Before watching tonight's presidential debate — and however much post-event analysis one can stomach — it's worth reading today's New York Times op-ed by Newton Minow.

Minow, a former Federal Communications Commission chairman, will forever be remembered for the speech in which he dubbed television a "vast wasteland" more than 50 years ago.

Yet the octogenarian offered an even more trenchant and important analysis by indicting the current political system's relationship with television, and how the need for astounding piles of cash to fund a tidal wave of nasty advertising twists and distorts the process.

Marty Kaplan, the director of USC’s Norman Lear Center, has spoken at length about the manner in which TV dumbs down politics, and conducted research demonstrating what short shrift incisive political coverage gets within the context (especially) of local news.

Nevertheless, it's worth quoting this passage from Minow's latest piece:

The debates are an institution now, and among the most watched
television events in America.
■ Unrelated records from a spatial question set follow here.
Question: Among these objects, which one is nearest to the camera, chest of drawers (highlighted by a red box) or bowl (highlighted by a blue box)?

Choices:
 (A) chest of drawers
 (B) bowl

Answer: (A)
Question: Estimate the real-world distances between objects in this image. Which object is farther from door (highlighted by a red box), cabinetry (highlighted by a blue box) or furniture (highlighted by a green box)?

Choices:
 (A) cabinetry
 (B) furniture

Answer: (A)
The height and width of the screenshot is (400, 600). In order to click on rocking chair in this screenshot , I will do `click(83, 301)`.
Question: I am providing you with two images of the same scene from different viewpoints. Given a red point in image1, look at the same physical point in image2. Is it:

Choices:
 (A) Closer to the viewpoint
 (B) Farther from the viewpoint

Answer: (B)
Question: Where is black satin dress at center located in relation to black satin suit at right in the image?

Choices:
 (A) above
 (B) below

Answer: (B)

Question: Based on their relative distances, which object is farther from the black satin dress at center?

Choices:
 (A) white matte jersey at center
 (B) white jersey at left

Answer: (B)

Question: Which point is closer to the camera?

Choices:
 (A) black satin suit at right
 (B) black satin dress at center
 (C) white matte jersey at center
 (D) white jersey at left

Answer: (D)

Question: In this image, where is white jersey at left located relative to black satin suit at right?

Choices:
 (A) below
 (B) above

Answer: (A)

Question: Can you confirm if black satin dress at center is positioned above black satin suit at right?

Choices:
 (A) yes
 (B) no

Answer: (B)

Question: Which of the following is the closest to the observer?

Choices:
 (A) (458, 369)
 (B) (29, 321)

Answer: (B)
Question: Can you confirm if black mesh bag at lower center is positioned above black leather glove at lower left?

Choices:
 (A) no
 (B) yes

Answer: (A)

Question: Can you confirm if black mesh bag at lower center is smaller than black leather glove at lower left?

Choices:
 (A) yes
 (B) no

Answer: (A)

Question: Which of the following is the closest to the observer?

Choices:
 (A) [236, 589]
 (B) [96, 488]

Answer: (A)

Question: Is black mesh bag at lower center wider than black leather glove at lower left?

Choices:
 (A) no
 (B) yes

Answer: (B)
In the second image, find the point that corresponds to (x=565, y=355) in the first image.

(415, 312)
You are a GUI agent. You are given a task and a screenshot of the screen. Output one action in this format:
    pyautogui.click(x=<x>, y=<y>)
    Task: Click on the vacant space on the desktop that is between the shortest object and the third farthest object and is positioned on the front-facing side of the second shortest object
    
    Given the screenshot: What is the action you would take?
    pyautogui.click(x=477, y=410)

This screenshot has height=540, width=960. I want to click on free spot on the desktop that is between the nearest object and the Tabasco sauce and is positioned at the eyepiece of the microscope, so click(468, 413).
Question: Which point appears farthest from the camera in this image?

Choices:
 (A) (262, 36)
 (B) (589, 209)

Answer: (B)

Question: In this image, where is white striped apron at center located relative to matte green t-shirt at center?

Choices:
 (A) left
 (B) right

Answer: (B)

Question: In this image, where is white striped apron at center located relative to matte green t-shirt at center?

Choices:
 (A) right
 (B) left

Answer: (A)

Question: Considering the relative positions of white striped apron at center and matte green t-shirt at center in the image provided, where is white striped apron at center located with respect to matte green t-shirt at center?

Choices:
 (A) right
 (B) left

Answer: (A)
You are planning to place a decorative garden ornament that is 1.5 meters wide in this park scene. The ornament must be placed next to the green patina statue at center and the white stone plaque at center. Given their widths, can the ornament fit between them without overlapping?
They are one place in the modern campaign —
perhaps the only place — where the voter is treated with respect. They
are the one time when the major candidates appear together side by side
under conditions they do not control. They are a relief from the nasty
commercials that dominate the campaign, fed by donations that are
effectively unlimited and anonymous. Broadcasters provide the television
time for the debates, without commercials, as a rare public service.

Of course, it didn't have to be this way, but gvien the recent tide of events, nothing is apt to change that. Perhaps that's why there's a naivete in Minow's last bit of advice: "Let me suggest that after you watch the debate on Wednesday night, you
turn off your television set and do your best to avoid the spin that
will follow. Talk about what you saw and heard with your family, your
friends, your neighbors, your co-workers. You are smarter than the
spinners. It’s your decision that matters on Nov. 6, not theirs."

It's a nice idea. But given the current structure of these events — which CNN, apparently concerned "The Daily Show" doesn't have enough material with which to ridicule the channel, has given the idiotic title "Debate Night in America" — that would sort of be like leaving the football game at halftime.

Cue the analysts, and pass the popcorn.